> **Extract to read**:
Until one year, when all that good karma, over the 6+ years I sent these scarves away, came back. I was sent a power point, made by the students who went on the trip, to thank me for my 6 years of giving to the people down in Nicaragua. I was a junior in high school whenever I received this, and you BET I was in tears when I flipped through those slides. I finally got to see how they were using the scarves I had sent them. Now, keep in mind, these people were in a rain forest/tropic area. So they didn't exactly use them as scarves, per say. But the women/nurses tied their hair up with them, little girls made their dolls wear them, the kids themselves wore them, even boys wore them as headbands and pretended they were pirates. Even the flannel blankets my mom and I made were used as burp rags, sweat rags, blankets for dolls and babies, etc. Those same people sent me a homemade paper magnet. There were photos in the power point showing me how they made it and everything. The kids that received my scarves made this magnet for me. And it's been in my bathroom hanging on the mirror ever since. It's a constant reminder that I've done good things and I've brought happiness to someone else's life and helped in some way or another, and it's also a reminder that, even if you don't see it right away, the ones you give to really do appreciate what you've done for them. I've been making them every year, during the holidays, ever since.

Scarf before it's been stretched out
Another charity thing I try and do every year is give to the less fortunate locally. One year, my grandma's dentist office had a "mitten tree" that people could bring mittens, scarves, hats, gloves, etc. and hang it on the tree to be given to the homeless/less fortunate. I had a vertical laundry hamper heaping with my scarves, so I donated ALL of them to that mitten tree. There were so many that they circled the tree TWICE with all of my scarves (you couldn't even see the tree, really. It was awesome). These scarves have gone everywhere and helped so many people, it's almost impossible for me not to give them away around the holidays.

> **Your task**:
Reproduce the passage of the scarf donation text between "Scarf before it's" and "around the holidays.", inclusive, word for word.

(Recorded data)

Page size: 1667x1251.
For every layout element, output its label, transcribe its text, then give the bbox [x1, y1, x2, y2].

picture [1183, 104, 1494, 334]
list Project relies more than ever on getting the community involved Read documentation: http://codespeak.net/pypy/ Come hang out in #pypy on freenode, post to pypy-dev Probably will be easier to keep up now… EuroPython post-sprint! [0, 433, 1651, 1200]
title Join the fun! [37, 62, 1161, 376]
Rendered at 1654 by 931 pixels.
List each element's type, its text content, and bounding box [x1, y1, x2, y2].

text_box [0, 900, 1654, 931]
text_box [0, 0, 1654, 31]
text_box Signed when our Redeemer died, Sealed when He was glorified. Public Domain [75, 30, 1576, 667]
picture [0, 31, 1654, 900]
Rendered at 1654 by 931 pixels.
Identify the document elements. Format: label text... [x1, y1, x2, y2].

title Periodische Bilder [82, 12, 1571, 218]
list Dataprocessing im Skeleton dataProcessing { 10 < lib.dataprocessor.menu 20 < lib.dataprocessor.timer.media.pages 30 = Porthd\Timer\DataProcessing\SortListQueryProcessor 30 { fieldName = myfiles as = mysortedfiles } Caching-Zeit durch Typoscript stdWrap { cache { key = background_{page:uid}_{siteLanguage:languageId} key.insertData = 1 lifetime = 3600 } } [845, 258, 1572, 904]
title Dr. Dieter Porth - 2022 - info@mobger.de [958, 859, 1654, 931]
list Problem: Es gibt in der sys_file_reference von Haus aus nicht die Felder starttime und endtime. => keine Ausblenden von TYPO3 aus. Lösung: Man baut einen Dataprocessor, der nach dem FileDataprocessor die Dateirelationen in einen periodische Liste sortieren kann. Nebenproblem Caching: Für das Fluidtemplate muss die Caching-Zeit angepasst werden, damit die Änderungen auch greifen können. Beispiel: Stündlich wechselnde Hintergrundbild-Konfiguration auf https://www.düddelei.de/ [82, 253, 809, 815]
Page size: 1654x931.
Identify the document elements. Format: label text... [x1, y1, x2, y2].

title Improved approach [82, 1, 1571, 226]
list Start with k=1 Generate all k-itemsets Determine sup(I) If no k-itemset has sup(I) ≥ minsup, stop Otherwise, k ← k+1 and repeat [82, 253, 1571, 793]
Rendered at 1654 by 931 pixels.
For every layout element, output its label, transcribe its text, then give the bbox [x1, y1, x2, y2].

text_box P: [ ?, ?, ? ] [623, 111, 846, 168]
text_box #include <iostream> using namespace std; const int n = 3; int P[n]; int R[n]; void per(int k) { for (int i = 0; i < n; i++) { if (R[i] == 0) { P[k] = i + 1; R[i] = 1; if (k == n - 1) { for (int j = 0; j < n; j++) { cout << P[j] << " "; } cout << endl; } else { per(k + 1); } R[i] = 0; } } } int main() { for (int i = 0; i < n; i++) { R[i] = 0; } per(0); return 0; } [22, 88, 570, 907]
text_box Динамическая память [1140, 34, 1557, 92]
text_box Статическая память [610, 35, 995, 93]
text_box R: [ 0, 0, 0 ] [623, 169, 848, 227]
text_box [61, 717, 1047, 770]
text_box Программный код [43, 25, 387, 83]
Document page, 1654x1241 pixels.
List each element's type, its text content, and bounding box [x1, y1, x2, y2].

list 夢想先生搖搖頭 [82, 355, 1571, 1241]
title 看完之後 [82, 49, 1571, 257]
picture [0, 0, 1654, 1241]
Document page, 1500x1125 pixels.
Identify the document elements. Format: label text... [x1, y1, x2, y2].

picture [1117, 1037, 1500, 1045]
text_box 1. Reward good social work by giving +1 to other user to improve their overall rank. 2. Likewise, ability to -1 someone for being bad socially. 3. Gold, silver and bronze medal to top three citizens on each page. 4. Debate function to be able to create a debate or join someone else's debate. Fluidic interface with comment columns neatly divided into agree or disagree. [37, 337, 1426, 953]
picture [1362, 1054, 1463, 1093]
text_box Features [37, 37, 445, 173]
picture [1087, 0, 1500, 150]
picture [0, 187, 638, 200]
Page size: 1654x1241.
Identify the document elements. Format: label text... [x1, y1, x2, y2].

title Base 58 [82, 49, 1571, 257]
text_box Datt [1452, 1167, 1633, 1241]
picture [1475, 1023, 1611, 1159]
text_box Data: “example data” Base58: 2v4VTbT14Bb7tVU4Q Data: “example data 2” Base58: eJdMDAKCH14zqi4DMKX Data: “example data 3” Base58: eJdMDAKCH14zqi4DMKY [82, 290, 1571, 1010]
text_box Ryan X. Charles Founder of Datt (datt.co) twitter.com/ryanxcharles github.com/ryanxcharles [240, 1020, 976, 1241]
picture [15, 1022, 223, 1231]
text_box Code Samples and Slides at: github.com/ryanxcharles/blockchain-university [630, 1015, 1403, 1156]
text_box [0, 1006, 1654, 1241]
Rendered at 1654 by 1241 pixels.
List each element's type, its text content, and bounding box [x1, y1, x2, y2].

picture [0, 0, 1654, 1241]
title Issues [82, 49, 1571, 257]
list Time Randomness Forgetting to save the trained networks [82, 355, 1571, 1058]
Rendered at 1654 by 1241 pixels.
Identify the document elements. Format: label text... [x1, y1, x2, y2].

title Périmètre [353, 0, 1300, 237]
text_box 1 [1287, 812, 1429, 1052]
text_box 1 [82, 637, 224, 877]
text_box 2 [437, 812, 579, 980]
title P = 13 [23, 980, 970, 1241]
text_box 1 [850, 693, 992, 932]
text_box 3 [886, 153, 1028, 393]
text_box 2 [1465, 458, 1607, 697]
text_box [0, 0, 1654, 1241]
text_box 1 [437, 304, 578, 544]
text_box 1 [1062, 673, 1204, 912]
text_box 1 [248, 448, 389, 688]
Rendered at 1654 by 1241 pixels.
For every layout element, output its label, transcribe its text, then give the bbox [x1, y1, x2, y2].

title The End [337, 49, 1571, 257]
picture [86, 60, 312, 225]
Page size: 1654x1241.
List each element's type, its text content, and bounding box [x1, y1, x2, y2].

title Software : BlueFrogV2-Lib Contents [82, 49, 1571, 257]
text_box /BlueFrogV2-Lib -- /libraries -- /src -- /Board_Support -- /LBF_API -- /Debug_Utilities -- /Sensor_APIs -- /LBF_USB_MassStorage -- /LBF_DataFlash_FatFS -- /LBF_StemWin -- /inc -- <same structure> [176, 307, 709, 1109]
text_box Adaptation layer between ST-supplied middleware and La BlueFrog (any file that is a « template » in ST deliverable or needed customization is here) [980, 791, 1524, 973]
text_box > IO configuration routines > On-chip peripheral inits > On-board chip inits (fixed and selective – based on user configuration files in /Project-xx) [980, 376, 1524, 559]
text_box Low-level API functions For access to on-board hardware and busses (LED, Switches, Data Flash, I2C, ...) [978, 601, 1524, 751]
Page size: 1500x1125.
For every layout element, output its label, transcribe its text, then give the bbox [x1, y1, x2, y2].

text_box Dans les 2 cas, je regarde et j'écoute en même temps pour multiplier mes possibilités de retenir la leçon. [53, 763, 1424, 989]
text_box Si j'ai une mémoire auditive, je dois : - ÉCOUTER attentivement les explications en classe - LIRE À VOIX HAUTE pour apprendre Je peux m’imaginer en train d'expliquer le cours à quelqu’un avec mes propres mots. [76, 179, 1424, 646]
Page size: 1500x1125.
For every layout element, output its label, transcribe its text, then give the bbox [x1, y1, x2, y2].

> **The output**:
Scarf before it's been stretched out
Another charity thing I try and do every year is give to the less fortunate locally. One year, my grandma's dentist office had a "mitten tree" that people could bring mittens, scarves, hats, gloves, etc. and hang it on the tree to be given to the homeless/less fortunate. I had a vertical laundry hamper heaping with my scarves, so I donated ALL of them to that mitten tree. There were so many that they circled the tree TWICE with all of my scarves (you couldn't even see the tree, really. It was awesome). These scarves have gone everywhere and helped so many people, it's almost impossible for me not to give them away around the holidays.